Yesterday an enthusiastic audience saw glimpses of vintage O'Connor in the second round of the Forte PGA Seniors Championship over Sunningdale's Old Course. The Irishman shot 68, a stroke less than the number of birthdays he has celebrated. The leaders are John Morgan and David Creamer, both at four under on 136 after scoring 68 and 66 respectively.

O'Connor, who had a 75 in the first round, stands at three over par for the tournament. The leading 50 players plus ties survive to the third and final round today and O'Connor made it comfortably. Sadly the same could not be said of Thomson. The 64-year-old Australian who, four decades ago monopolised the Open Championship, knew he was for the gangplank following a 12-over-par 82 in the first round. Despite a respectable 73 yesterday Thomson, at 15 over par for the championship, bowed out.

At the 18th he hit his approach shot to within about 10 feet of the flag and missed the putt. Before walking into the recorder's caravan he took one last, lingering look at the famous scene around the closing hole at the Old Course. Actually, it may be not be the last time. 'You never know,' Thomson said. 'I might need the money.'

Thomson had played in only one event this year before the Forte PGA. 'I need to play more,' he said. 'I enjoy it when I'm hitting the ball well but otherwise it's hard work. If you don't play you get too stiff.' Thomson will spend next week working on a course he has designed at St Andrews, the only one in Britain out of 20 projects on his books. The course is scheduled to open next July.

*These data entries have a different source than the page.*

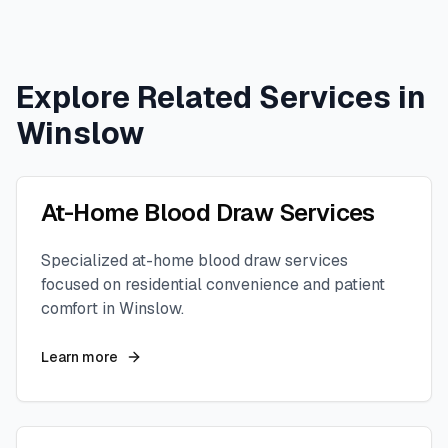
Explore Related Services in
Winslow
At-Home Blood Draw Services
Specialized at-home blood draw services
focused on residential convenience and patient
comfort in
Winslow
.
Learn more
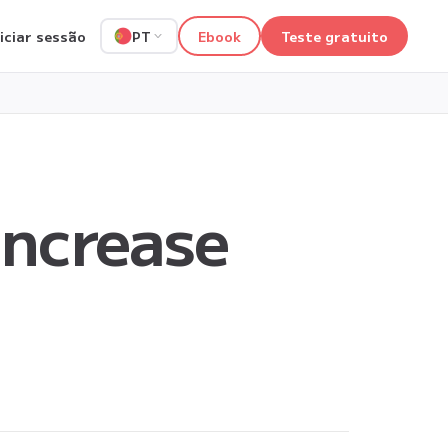
niciar sessão
Ebook
Teste gratuito
PT
ncrease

The only thing missing from O'Connor's left arm is a tattoo of an anchor and a can of spinach. 'It's ramrod straight,' Thomson said. 'Only Sam Snead had such an arm.' O'Connor, who will be 70 in December, drove the ball extraordinary distances yesterday. At the 17th, for example, a par four of 421 yards, he hammered a drive of more than 300 yards and was left with just a wedge shot to the green.

O'Connor, who has no need of Grecian 2000, something which cannot be said of his nephew Christy O'Connor Jnr, said he gets his arm strength from exercising with weights. At the first hole (494 yards, par five), he hit a four-iron approach to seven feet and made the putt for an eagle three. This is only his second tournament on the fledgling Seniors circuit.

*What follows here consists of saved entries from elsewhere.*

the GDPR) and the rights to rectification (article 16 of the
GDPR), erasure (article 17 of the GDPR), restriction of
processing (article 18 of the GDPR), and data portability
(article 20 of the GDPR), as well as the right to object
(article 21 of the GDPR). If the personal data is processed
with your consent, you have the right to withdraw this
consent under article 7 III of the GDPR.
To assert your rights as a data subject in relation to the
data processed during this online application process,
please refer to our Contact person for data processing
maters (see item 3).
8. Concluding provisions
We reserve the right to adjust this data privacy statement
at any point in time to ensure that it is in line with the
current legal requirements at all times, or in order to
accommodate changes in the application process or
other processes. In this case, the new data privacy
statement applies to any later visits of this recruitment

'I putt too badly,' O'Connor, who plays out of Royal Dublin, said. Instead he makes a lucrative living out of company days. At the height of his powers O'Connor, despite a number of invitations, never played in the Masters at Augusta because the travel expenses were too high.

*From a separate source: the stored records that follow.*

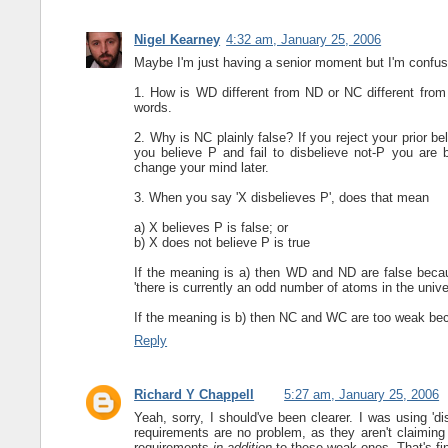
Nigel Kearney
4:32 am, January 25, 2006
Maybe I'm just having a senior moment but I'm confuse
1. How is WD different from ND or NC different fro
words.
2. Why is NC plainly false? If you reject your prior b
you believe P and fail to disbelieve not-P you are b
change your mind later.
3. When you say 'X disbelieves P', does that mean
a) X believes P is false; or
b) X does not believe P is true
If the meaning is a) then WD and ND are false because
'there is currently an odd number of atoms in the unive
If the meaning is b) then NC and WC are too weak becaus
Reply
Richard Y Chappell
5:27 am, January 25, 2006
Yeah, sorry, I should've been clearer. I was using 'di
requirements are no problem, as they aren't claiming
requirements
in addition
to these weak ones. That's fi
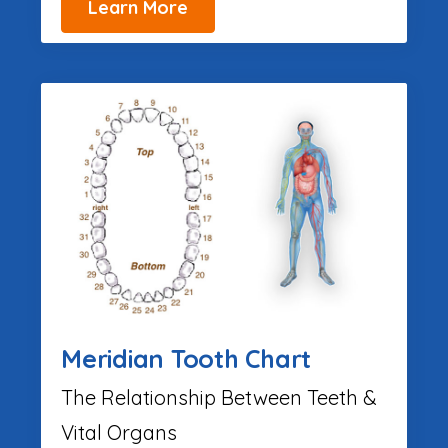
Learn More
Meridian Tooth Chart
The Relationship Between Teeth &
Vital Organs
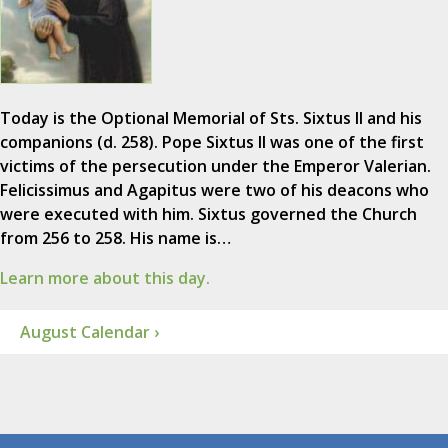
Today is the Optional Memorial of Sts. Sixtus II and his
companions (d. 258). Pope Sixtus II was one of the first
victims of the persecution under the Emperor Valerian.
Felicissimus and Agapitus were two of his deacons who
were executed with him. Sixtus governed the Church
from 256 to 258. His name is…
Learn more about this day.
August Calendar ›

Thomson and O'Connor were playing with the Spaniard Antonio Garrido. Garrido, at two over following a 72, curtails his expenses by getting the family to caddie for him. When Garrido was on the European Tour his son Ignacio carried his bag. Ignacio is now making his own way on the regular tour and so here Antonio has introduced his youngest son, nine-year-old Daniel. Daniel, despite being no taller than his father's putter, is a useful player but he did not go so far as to advise Antonio on club selection.